Monday, June 17, 2013

Turkey and More

As you may know, I’m married to Mr. Travel.  He loves exploring the U.S. and the world.  And I've heard him brag recently that we’ve visited the sites of five of the seven wonders of the ancient world.  I say “the sites,” because most of them—like the Colossus of Rhodes—have fallen to dust. (Or scrap merchants, in the case of the Colossus.)  We saw the Great Pyramid of Giza on August 12, 2001.  I remember the date because we had been in Nairobi the day before, after a safari in Kenya and Tanzania.  If we’d been traveling a month later, we would have been grounded and unable to return to the U.S. until the 9/11 flight ban was lifted.

My husband’s latest delight was visiting the site of the Mausoleum at Halicarnassus. (Another ancient wonder.)  You can no longer see it, but its parts live on as building blocks in the castle at Bodrum, Turkey.

Our visit to Turkey began peacefully enough, with walking tours of the famous sites in Sultanahmet, the old-city part of Istanbul.  We marveled at Hagia Sophia, the Blue Mosque, the Hippodrome, Topkapi, the Mosaic Museum, the Grand Bazaar.  And my favorite was the old Basilica Cistern near the Hagia Sophia. You go down into a watery cavern, supported by columns stolen from various Roman and Greek temples.  To even out the height, one sports a giant head of Medusa at the base.

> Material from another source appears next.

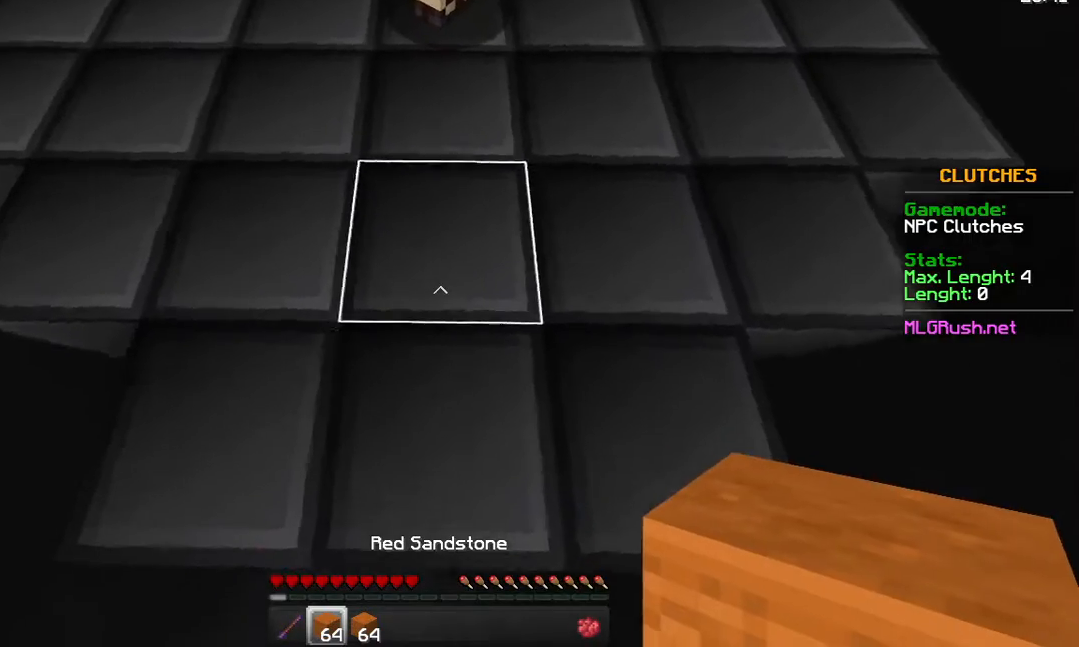
{"keys": ["w"], "mouse": ["right"], "events": [[133, "w", "down"], [183, "mouse_right", "down"]]}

My writer friend, Patricia Rosemoor, joined us near the end of this Istanbul visit. Then we all flew to Cappadocia, a region of weird rock formations, many hollowed out as living quarters, and even an underground city—going back to the time of the Hittites.  We stayed in a cave hotel and took a balloon ride over the unique landscape. Bodrum was next, where we all climbed around the castle, admired the gardens, the statues and the view of the harbor. One highlight was the “Museum of Underwater Archaeology,” where recovered shipwrecks and the goods they carried were displayed, some from the 25th century BC.  (That date is not a typo!)

We’d planned our trip to Istanbul to take in the antiquities first, then later returned to stay at a hotel on the Bosphorus, where we could visit the Asian side of the city. But when we came back to Istanbul from Bodrum, we ran smack into the protests.  Our hotel was close to the park that the protesters want preserved. From our eighth-floor window, and also from the windows in the dining rooms, we watched police hurl tear gas and try to clear the area with water cannons.  And at 2:00 a.m. one day, tear gas seeped into our room, stinging my eyes. The violence wasn’t all on the part of the police, however. We watched protesters remove paving stones and billboards to make barricades, which we had to walk past to leave the hotel.

People have asked me, “Were you scared?” No, but the riots trapped us inside the hotel for a day. Finally we did get out for a visit to the Spice Market and took a Bosphorus cruise—being careful to get back before the evening rioting started again.

I know I’ve been a witness to history in the making.  Actually, what I saw on our return trip to Istanbul saddened me.  There’s so much to see and do in Turkey. Although we only scratched the surface, we enjoyed many unique experiences you won’t see anywhere else. We loved the ancient sites, the shopping, and a glimpse into another way of life. The people were warm and friendly.  One highlight of our trip was a home visit to a family in Cappadocia, where the mom and daughter-in-law fixed us a delicious meal, and one of the school-age boys brought us a newly-hatched chick to admire.  Another great interaction was with the man in charge of the breakfast room in our first hotel in Istanbul.  I’d bought cat food for a stray mom cat and her kittens, then found out he was sneaking them cheese.

As I traveled around, I saw a lot of people whose jobs are dependent on the tourist industry. People working for Turkish Airlines, in hotels, restaurants, bazaars, at the attractions and in the Bodrum marina. And there were scores of tourists—from the U.S. and Europe.  But I think the government’s repressive reaction to the protesters has seriously cut that source of income. I know people who have already canceled trips to Turkey. And every time I read about the unrest, I pray that the people and the authorities can come up with a peaceful resolution—quickly.  But I honestly don’t see it happening.

Maybe some year you’ll get to see the fantastic sights I saw in Turkey. But I don’t think it’s going to be soon.